Mt Spokane Photography said:
When I seriously started acquiring gear, I looked at a few thousand existing photos using the stastics in lightroom, and determined which focal lengths I used most, which ISO settings and apertures, and where I was limited by my gear.

Then, I wrote out a plan for which bodies and lenses and accessories to get. I had a digital rebel at the time, but planned to buy a FF camera in the future when the 5D MK II arrived.

So my list included lenses that were 1.6 times the focal length of those I used for my crop body. In many cases, the lenses I wanted were focal lengths that worked out well for a crop body, so I tried to buy dual use lenses first.

I started acquiring the lenses on my list when a good deal popped up. By the time the 5D MK II arrived, I had my lenses pretty well in hand. The first was a new white box 24-105mm L that a local photographer had received with his 5D classic. I used it for years until the 24-70mm MK II finally provided better IQ.

I've owned probably 80 or more percent of the lenses Canon has made over the years, and find that my usage also changes, so I'm still buying and selling.

A new body will need to bring some capability that I want and need, or I just hold off. I've passed up a 7D MK II, and 5Ds series merely because they do not fit my needs, even though I'd kinda like to have them. I plan to consider a 7D MK II once the price falls below $1000, and that may be later this summer.
That is a good plan! Thanks. I do know that a FF upgrade will leave me wanting more reach given the 1.6 factor involved, and from my current kit, I suspect it will have to be one of the big whites, and I just could not justify that price right now or in the next few years, new or used. Likewise at the wider end, 24mm just wouldn't quite be enough at times I think.

Final option is to just bank the money until I have a plan and maybe spend some of it on trips to see some racing, airshows or a short break to shoot some landscapes enjoying the kit I have.

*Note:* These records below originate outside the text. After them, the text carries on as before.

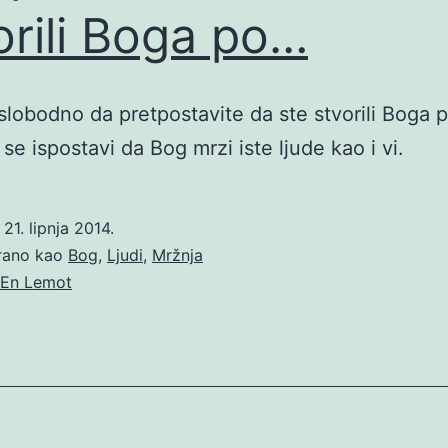
orili Boga po…
lobodno da pretpostavite da ste stvorili Boga 
 se ispostavi da Bog mrzi iste ljude kao i vi.
o
21. lipnja 2014.
irano kao
Bog
,
Ljudi
,
Mržnja
En Lemot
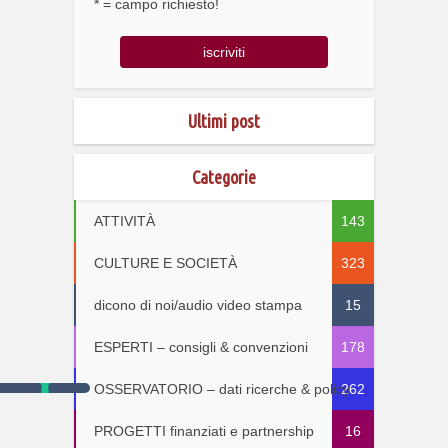
* = campo richiesto!
Ultimi post
Categorie
ATTIVITÀ
143
CULTURE E SOCIETÀ
323
dicono di noi/audio video stampa
15
ESPERTI – consigli & convenzioni
178
OSSERVATORIO – dati ricerche & policy
262
PROGETTI finanziati e partnership
16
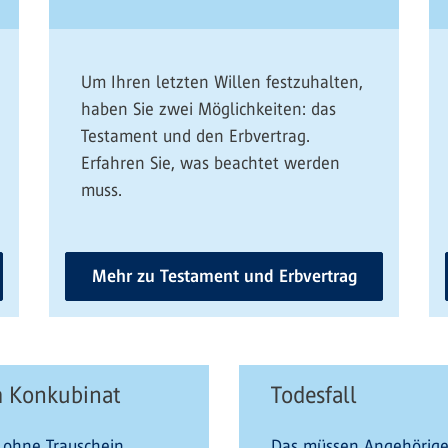
Um Ihren letzten Willen festzuhalten,
haben Sie zwei Möglichkeiten: das
Testament und den Erbvertrag.
Erfahren Sie, was beachtet werden
muss.
Mehr zu Testament und Erbvertrag
m Konkubinat
Todesfall
 ohne Trauschein
Das müssen Angehörige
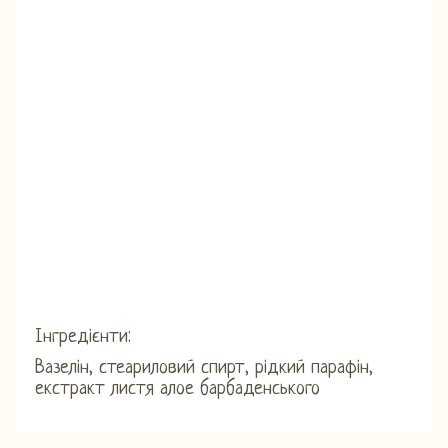
Інгредієнти:
Вазелін, стеариловий спирт, рідкий парафін,
екстракт листя алое барбаденського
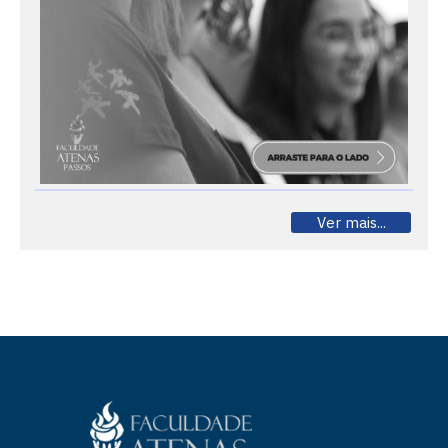
Ver mais...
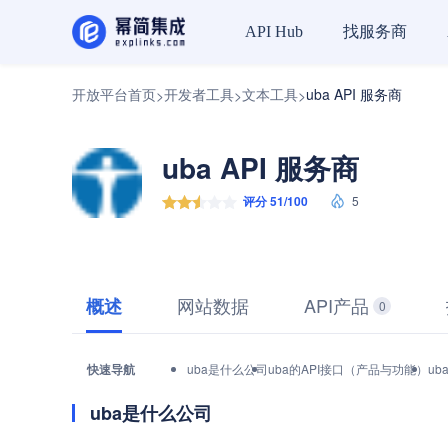
找服务商
API Hub
开放平台首页
开发者工具
文本工具
uba API 服务商
>
>
>
uba API 服务商
评分 51/100
5
网站数据
API产品
概述
0
快速导航
uba是什么公司
uba的API接口（产品与功能）
ub
uba是什么公司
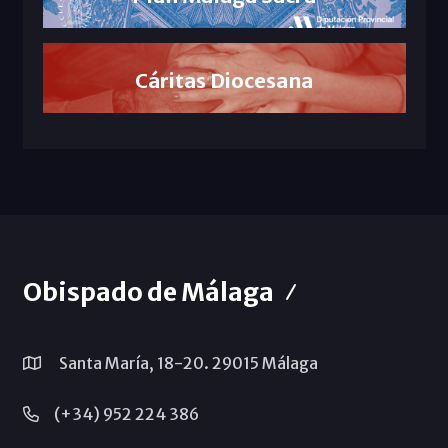
Cáritas Diocesana
Obispado de Málaga
Santa María, 18-20. 29015 Málaga
(+34) 952 224 386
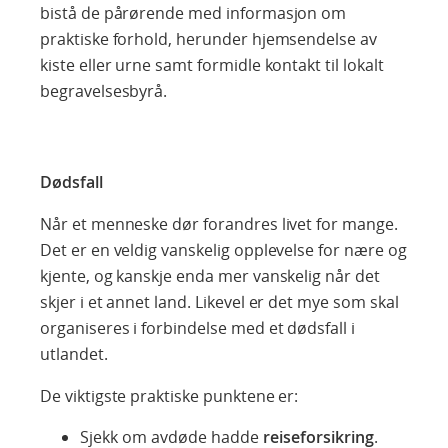
bistå de pårørende med informasjon om
praktiske forhold, herunder hjemsendelse av
kiste eller urne samt formidle kontakt til lokalt
begravelsesbyrå.
Dødsfall
Når et menneske dør forandres livet for mange.
Det er en veldig vanskelig opplevelse for nære og
kjente, og kanskje enda mer vanskelig når det
skjer i et annet land. Likevel er det mye som skal
organiseres i forbindelse med et dødsfall i
utlandet.
De viktigste praktiske punktene er:
Sjekk om avdøde hadde
reiseforsikring
.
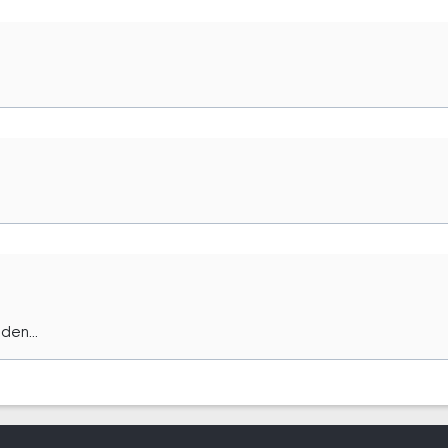
den...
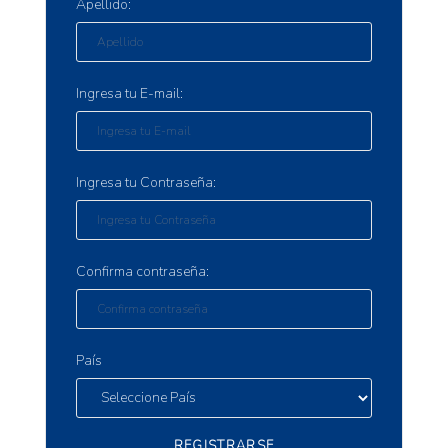
Apellido:
Ingresa tu E-mail:
Ingresa tu Contraseña:
Confirma contraseña:
País
REGISTRARSE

Seeing the Vulcan display in its final year is a must for me for instance.
 

NancyP

EOS 6D MK II
Dec 17, 2013
1,297
14
Monopod, if you shoot sports with a long lens and are shooting from a cramped space.
Tripod, if you have room to spread out - and the tripod is good for landscapes as well.
Tripod head.
Quick release clamp for the head - Arca-Swiss standard is best, many many manufacturers use A-S standard; Manfrotto is proprietary, no third party clamps or lens/camera plates.
L bracket for the camera, lens plate for any long lenses with lens collars.
Strap or closed bag for tripod and head.
Wired shutter release, with or without intervalometer.

Advantages to shooting on a tripod:
You can use base ISO for landscapes, even at dawn or dusk, and get best quality.
You can do star shots.
Macro is easier.
Supertelephotos are easier, especially with gimbal mount base.

Then again, I am a tripo-holic. Have 3, plus a monopod, all used in different situations.